> **DOCUMENT PASSAGE**:
++++++++++++++++++++
Some bloggers have been trumpeting about this will replace the somewhat ailing Technorati, but while this list is definitely useful for those who are interested technology developments and news, it cannot replace the universal reach of Technorati’s ranking systems.  After all, Technorati tracks blogs on every topic, not just the ones in the techno-sphere, and although it doesn’t include non-blog sources, it generally does its job pretty well.  And anyways, there really isn’t any competition other than Google’s Blogsearch, and that only searches blogs – it doesn’t index, rank, or otherwise organize them.  Perhaps the reports of Technorati’s death have been greatly exaggerated.

Much of the other discussion has been about this list doesn’t discern what is a blog and what is not – but does it really matter what the source of a story is if it is viable and/or interesting?  It’s not like Techmeme’s Leaderboard purports to be a blog ranking system anyways, and really, perhaps it is time that popular blogs go head to head with traditional news sources in terms of respect, page views, and links.  And as bloggers gain increasing amoutns of credibility, do people really care if they are reading a blog or a news outlet as long as it has the latest scoop?

However, the Techmeme Leaderboard and the Technorati Top 100 are all about measuring the biggest players, they just do it in different ways (and Techmeme sticks to a single niche whereas Technorati’s based solely on the amount of backlinks – it doesn’t matter what language a blog is in or what it is about).  What would be more interesting, and potentially much more compelling to those who aren’t as into technology as the Techmeme crowd, would be a way of applying the Leaderboard concept to individual niches –  a foodie leaderboard, a football leaderboard, a fashion leaderboard, and so on.  Each subject could have it’s own Techmeme-style site, even, if there are enough dedicated bloggers.

Another way to take the concept to the next level would be to make a localized version of Techmeme – when bloggers, journalists, photographers, videographers, and anyone else in a specific geographic region post something, link it on the front page.  The most prominent citizen journalists could be ranked on a leaderboard (because people seem to love to compete for rankings), and readers could subscribe to the RSS feeds for different categories.

Yes, this wouldn’t be easy to construct, but once the site was built and the content is seeded, it would be an invaluable service to the area’s residents.  It would even be possible to run ads from local businesses to help keep the site afloat, if necessary.  Do you have any ideas, business plans, or projects that would fit the bill?  Enter the Knight News Challenge at www.newschallenge.org.

Want to read what others are saying about the Techmeme Leaderboard?  Check out Techcrunch, Read Write Web, Ben Metcalfe, Problogger Darren Rowse, Media Metamorphosis, and of course, there’s more on Techmeme’s homepage.

Posted in Blogging, Digital Media, General, Innovation, New Media, Technology, Web 2.0 | Tagged: , , , , , , , , | Leave a Comment »

The Future of the Hyperlocal Web

Posted by Jacqueline on September 30, 2007

Read Write Web’s founder and editor Richard McManus (a popular blog devoted to web technology news, reviews, and analysis) has recently posted about future web trends (here and here).  Many different concepts are included, such as the creation of the semantic web, the growth of the mobile web, and the rise of hyperlocal applications and content. 

The Knight Foundation’s News Challenge is clearly concerned with local journalism and how communities can take advantage of digital technology to deliver breaking news and information, so the hyperlocal trend is of particular interest here.
++++++++++++++++++++
> **EXERCISE DATA**:
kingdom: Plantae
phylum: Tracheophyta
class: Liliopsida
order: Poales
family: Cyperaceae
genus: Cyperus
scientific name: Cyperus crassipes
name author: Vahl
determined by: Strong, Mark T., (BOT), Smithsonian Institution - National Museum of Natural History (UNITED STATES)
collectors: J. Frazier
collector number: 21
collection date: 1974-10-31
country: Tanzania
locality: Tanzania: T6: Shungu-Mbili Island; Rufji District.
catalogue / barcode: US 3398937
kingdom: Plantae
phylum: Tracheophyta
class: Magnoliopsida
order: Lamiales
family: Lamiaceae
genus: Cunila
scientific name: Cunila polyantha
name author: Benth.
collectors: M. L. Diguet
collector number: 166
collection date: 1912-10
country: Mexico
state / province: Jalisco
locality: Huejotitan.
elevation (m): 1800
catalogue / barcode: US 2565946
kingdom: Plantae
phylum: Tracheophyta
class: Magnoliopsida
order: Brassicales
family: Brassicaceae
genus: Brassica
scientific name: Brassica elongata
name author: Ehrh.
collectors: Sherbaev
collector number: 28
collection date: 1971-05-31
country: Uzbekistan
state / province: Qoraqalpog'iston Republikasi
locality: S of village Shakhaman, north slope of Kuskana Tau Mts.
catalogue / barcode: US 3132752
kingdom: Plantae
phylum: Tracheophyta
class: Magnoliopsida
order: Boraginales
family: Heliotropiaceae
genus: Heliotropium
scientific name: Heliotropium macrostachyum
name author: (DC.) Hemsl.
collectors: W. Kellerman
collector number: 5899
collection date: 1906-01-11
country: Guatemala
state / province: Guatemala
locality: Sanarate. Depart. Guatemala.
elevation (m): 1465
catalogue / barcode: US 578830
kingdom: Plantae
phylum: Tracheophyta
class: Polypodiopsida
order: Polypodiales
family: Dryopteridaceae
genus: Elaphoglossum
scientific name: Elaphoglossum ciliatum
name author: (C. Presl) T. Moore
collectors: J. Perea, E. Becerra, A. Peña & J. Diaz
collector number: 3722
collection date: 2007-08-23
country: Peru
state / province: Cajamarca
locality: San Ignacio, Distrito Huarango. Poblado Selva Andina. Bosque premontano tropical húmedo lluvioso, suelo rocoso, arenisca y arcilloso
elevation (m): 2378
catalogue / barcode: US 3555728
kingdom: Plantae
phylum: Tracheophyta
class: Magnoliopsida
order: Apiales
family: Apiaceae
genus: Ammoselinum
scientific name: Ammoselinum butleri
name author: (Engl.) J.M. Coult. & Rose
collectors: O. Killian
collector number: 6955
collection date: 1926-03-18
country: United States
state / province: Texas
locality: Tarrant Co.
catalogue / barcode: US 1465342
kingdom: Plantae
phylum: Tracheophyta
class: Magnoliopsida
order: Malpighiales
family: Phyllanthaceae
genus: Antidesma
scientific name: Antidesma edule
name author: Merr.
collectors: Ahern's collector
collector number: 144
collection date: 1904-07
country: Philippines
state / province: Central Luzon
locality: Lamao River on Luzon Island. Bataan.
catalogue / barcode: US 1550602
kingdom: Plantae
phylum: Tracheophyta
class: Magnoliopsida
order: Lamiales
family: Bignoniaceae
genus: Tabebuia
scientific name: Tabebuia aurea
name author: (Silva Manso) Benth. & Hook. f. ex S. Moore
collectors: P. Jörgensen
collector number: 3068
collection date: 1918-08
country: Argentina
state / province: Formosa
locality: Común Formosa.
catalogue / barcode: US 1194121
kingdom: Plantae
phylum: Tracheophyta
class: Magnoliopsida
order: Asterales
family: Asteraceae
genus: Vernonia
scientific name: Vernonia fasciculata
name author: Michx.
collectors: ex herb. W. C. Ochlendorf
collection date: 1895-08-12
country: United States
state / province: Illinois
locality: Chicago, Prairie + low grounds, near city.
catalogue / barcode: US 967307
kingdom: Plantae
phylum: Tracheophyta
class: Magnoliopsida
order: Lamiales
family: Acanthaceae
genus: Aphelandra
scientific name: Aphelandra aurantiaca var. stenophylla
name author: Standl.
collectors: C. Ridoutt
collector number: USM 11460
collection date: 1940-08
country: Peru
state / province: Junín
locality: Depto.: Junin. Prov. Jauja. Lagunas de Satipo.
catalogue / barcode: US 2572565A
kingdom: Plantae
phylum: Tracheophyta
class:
++++++++++++++++++++
> **TASK OBJECTIVE**: Extend the blog post on Techmeme and the hyperlocal web above, starting after its last sentence.

> **TASK RESULT**:
Here’s what Richard said about hyperlocalism:

“Hyperlocal: Sebastien Provencher forsees “the transformation of the web into an exciting hyperlocal tool.” He said that the combination of the social web, geo-tagging standards, GPS-enabled mobile devices, and the eventual arrival en masse of small merchants and online municipal governments “will forever change the way we see our city or our neighborhood.”

On the same theme, commenter #66, Jacqueline*, said that “local and hyperlocal content/news systems are going to blow up in the not-so-distant future; based on the whole citizen journalism trend (and things like iphones, twitter, and devices/apps that haven’t even been invented yet will make it possible for people to post breaking news literally as it happens).”

Some of the characteristics typically mentioned when the concept of the hyperlocal web is discussed include things like the ability to find information that relates to your locale quickly and easily, and that things like local websites foster a sense of belonging to a specific community (and when I use the word “community”, I’m referring to it in the geographic sense instead of it meaning a group of people with shared interests).  After all, the web has made it easier than ever to organize and share information, so using it to bring the inhabitants of various cities, towns, and villages makes perfect sense.

Although plenty of websites, message boards, and blogs already devote themselves to local content, there is really no major standard to organize it all; also, if you live in a larger municipality, it might be difficult to even find the information you’re looking for due to the sheer breadth of the offerings.  Vice versa, if you happen to live in a small village or rural area, there might not be any content at all relating your area.

One thing that could make finding local information and news easier to find could be the adoption of geo-tagging standards (tagging any posts, photos, or video clips with related location(s)).  This could lead to a way to organize, regulate, and deliver all the valuable content produced by citizen journalists to both their immediate community and the world at large.  As the mobile web grows and devices like smart phones become more popular, systems or applications that deliver breaking news and local information will become even more essential.  Of course, if you have any ideas, or are working on a project that relates to the hyperlocal web, you should check out the Knight News Challenge.

*Yes, I am the Jacqueline referenced in this quote.

Posted in Citizen Journalism, Digital Media, New Media, Technology, Web, Web 2.0 | Leave a Comment »

RSS Woes: Many Top News Sites Aren’t Taking Full Advantage of Feeds

Posted by Jacqueline on September 30, 2007

From Yahoo News:

 A new study from the International Center for Media and Public Agenda, looking at 19 top news sites, released today concludes that RSS feeds work very poorly for anyone who uses news for more than infotainment.

Cited as among the best users of RSS: The Los Angeles Times, ABC News, Christian Science Monitor, BBC World Service and Fox News.

Among the worst: Al Jazeera, The Guardian and The New York Times.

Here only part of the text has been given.